The House of Orange has turned crimson with rage over shocking revelations depicting popular Queen Beatrix as a manipulative supersnob who falls asleep at parties after two many glasses of wine and her father Prince Bernard, aged 90, as a serial philanderer who kept a mistress at the palace for decades.
The Dutch royal family has long been immune to the kind of embarrassing scandal that has so plagued its British counterpart. But, to make matters worse, the lid has been lifted, not by the so called "boulevard" press in the Netherlands, but by an insider - the Queen's niece and god-daughter, no less.
Now the feud between Princess Margarita and her Dutch husband, Edwin de Roy van Zuydewijn, and the royal family is threatening to spill out into the courts.
The pair, now living in France, allege that a sustained slander campaign against them was orchestrated by the monarch and her court which has ruined their livelihoods.
De Roy van Zuydewijn, described as a business entrepreneur, claims to have lost millions of euros in contracts.
He and his wife say companies who were on the brink of signing contracts with his "Fincentives", a business specialising in personnel options, which he set up, mysteriously pulled out at the last minute. They claim the reason was pressure from the Dutch royal family.
According to palace insiders, de Roy van Zuydewijn was seen as a "bit of a dodgy character" who infuriated them for styling himself a baron and using the title in France. A genealogical expert told a Dutch newspaper with good royal contacts that his wing of the family had never been titled.

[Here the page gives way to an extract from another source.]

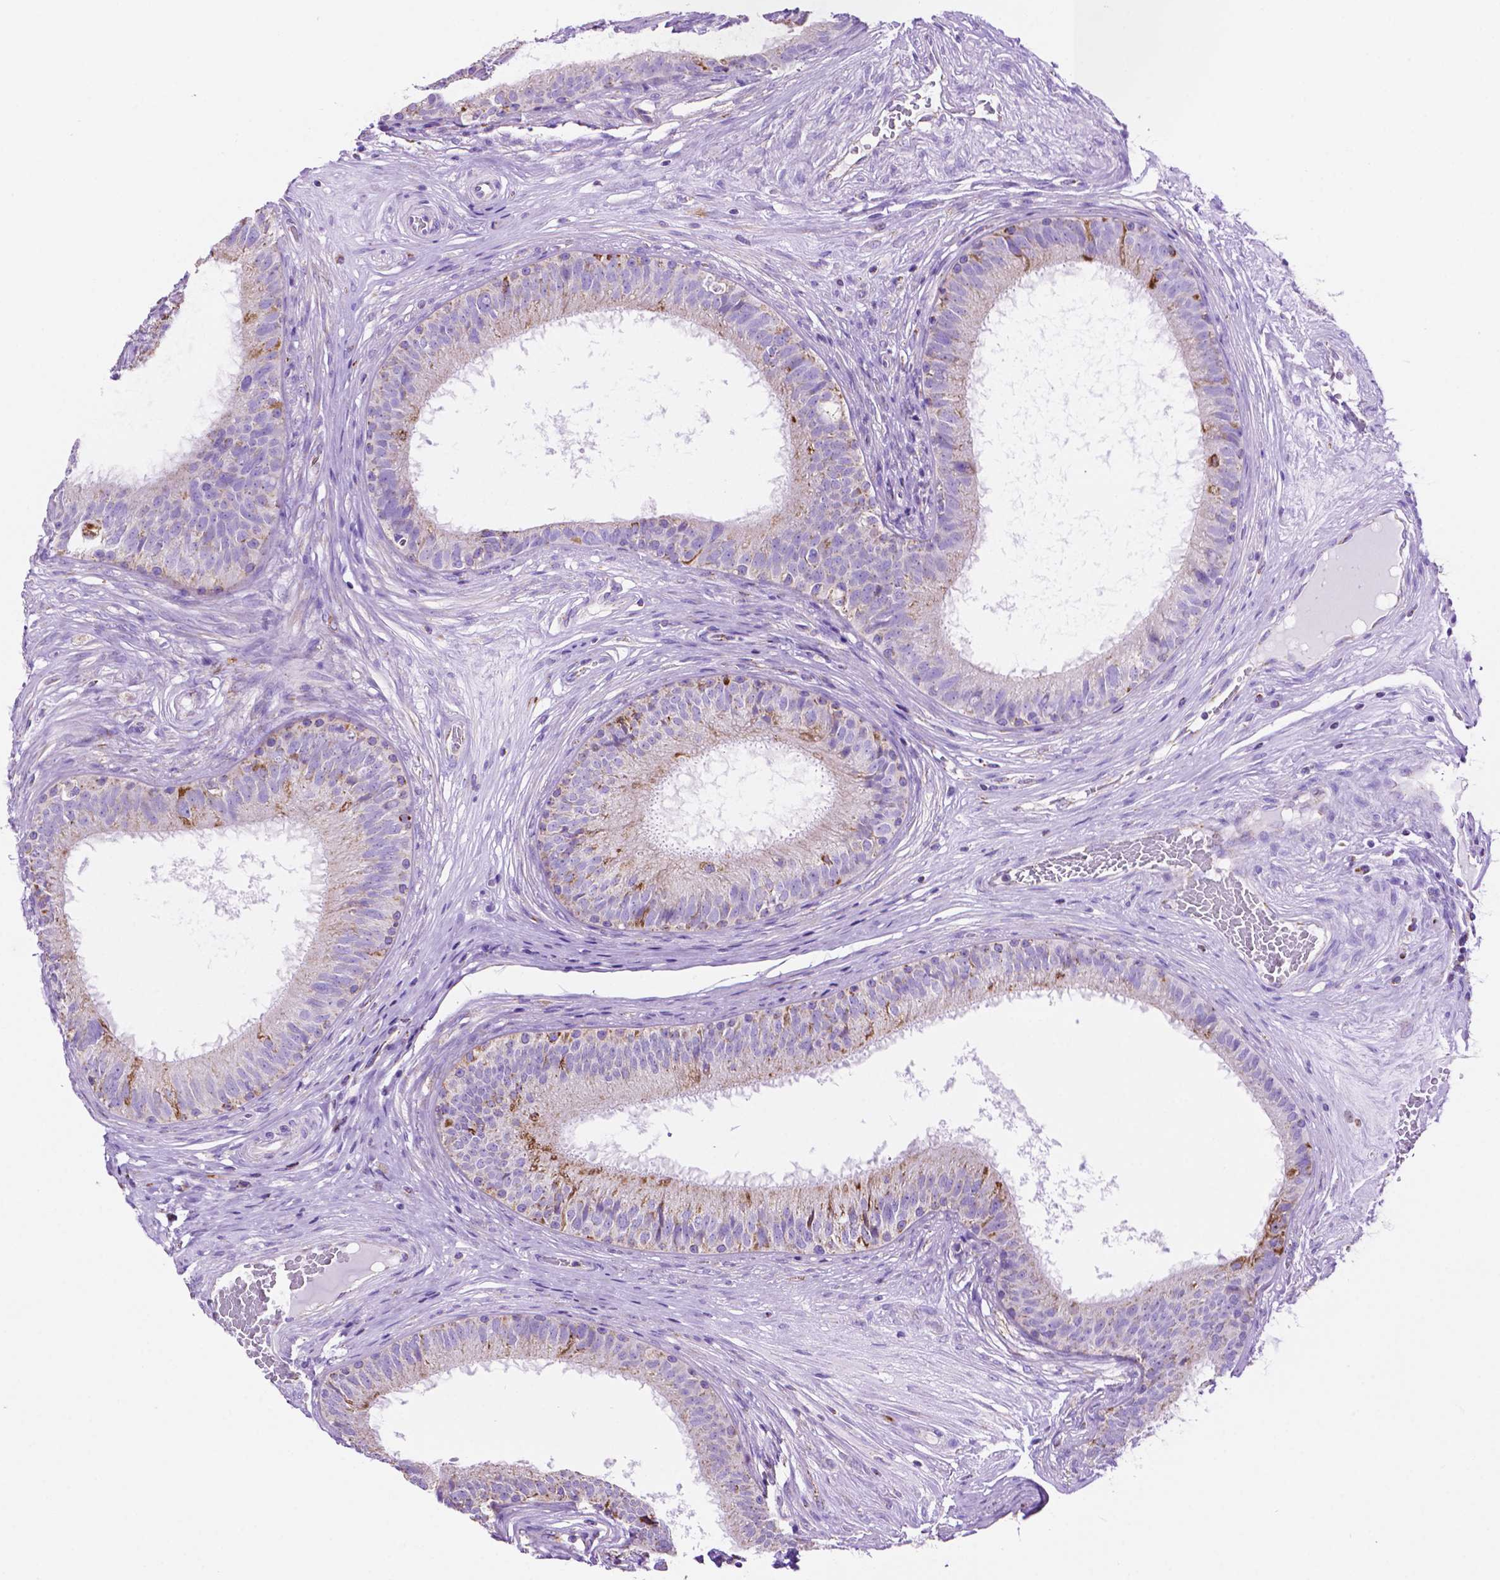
{"staining": {"intensity": "moderate", "quantity": "<25%", "location": "cytoplasmic/membranous"}, "tissue": "epididymis", "cell_type": "Glandular cells", "image_type": "normal", "snomed": [{"axis": "morphology", "description": "Normal tissue, NOS"}, {"axis": "topography", "description": "Epididymis"}], "caption": "Protein expression analysis of unremarkable human epididymis reveals moderate cytoplasmic/membranous positivity in approximately <25% of glandular cells. The staining was performed using DAB (3,3'-diaminobenzidine) to visualize the protein expression in brown, while the nuclei were stained in blue with hematoxylin (Magnification: 20x).", "gene": "GDPD5", "patient": {"sex": "male", "age": 59}}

Now a well known law expert, Professor W. J. Slagter of the Erasmus University in Rotterdam, who also runs a successful legal business, has confirmed that a legal action was planned and the couple intended calling 35 witnesses to back up their claim of a long-running hate campaign. The Rotterdam legal firm of Mastenbroek were said to be preparing court papers in advance of a civil action.
For two weeks now a Dutch public, unaccustomed to any controversial publicity about its royalty, has been flocking to the news-stands to lap up further instalments of life inside the royal goldfish bowl in the current affairs magazine HP De Tijd.
Princess Margarita Bourbon-Parma, who is the eldest daughter of the Queen's younger sister, Irene, told how she was raised by a succession of nursemaids while her mother, the author of holistic books who regularly swims with dolphins and talks to trees, busied herself elsewhere.
She portrayed her aunt and godmother, the Queen, as a tyrant who had decreed that the man she subsequently married, de Roy van Zuydewijn, was unsuitable and should be deemed an untouchable.
When the couple married in France in 2001, few members of the Dutch royal family turned up. They claim that, whenever they attended family gatherings since then, they have been ignored, insulted and ostracised. De Roy van Zuydewijn told how he was subjected to "psychological terror" around the royal dinner table during an inquisition about his business background. At one royal wedding the Queen personally ordered de Roy van Zuydewijn to be removed from the group photograph while his outstretched hand was deliberately ignored by a lady-in-waiting when he attempted to shake her hand. At one party they had attended, on the Queen's birthday, the monarch was slumped in a chair asleep and she drank a lot of glasses of wine, de Roy van Zuydewijn told the Dutch magazine.
But more disturbing disclosures also emerged. The couple claimed that their home in Amsterdam was bugged and de Roy van Zuydewijn's mail intercepted by the intelligence service.
Margarita's father, Carlos Bourbon de Parma, who is divorced from her mother, ordered an investigation into de Roy van Zuydewijn's medical records to see if he was HIV positive and tried to obtain bank and social welfare records to damage him, they say.
Princess Margarita also alleges her grandfather, Prince Bernard, who banned them from his 90th birthday, kept his mistress, who was also his personnel assistant, at apartments in the palace for decades and made his grandchildren call her "aunt".
Queen Beatrix is said to be appalled at the intrusion into the House of Orange's closely guarded privacy and furious with her niece. The only official statement has been one stating that "out of love for Margarita the family does not wish to comment".
Dutch royal biographer Fred Lammers, who has written books on Queen Beatrix and Crown Prince Willem Alexander, told the Independent: "This is all a nightmare come true; for years the Queen prided herself on avoiding the type of thing which has so damaged the British monarchy. Now it seems the skeletons are being rattled and, if anything, what's emerging here is even more damaging."
A TV documentary series screening in Holland will focus on the power wielded by the Queen's father, Prince Bernard, while his wife, Juliana, was on the throne. Several prominent interviewees have confirmed in the programme that he fathered a number of illegitimate children, according to the newspaper De Telegraaf.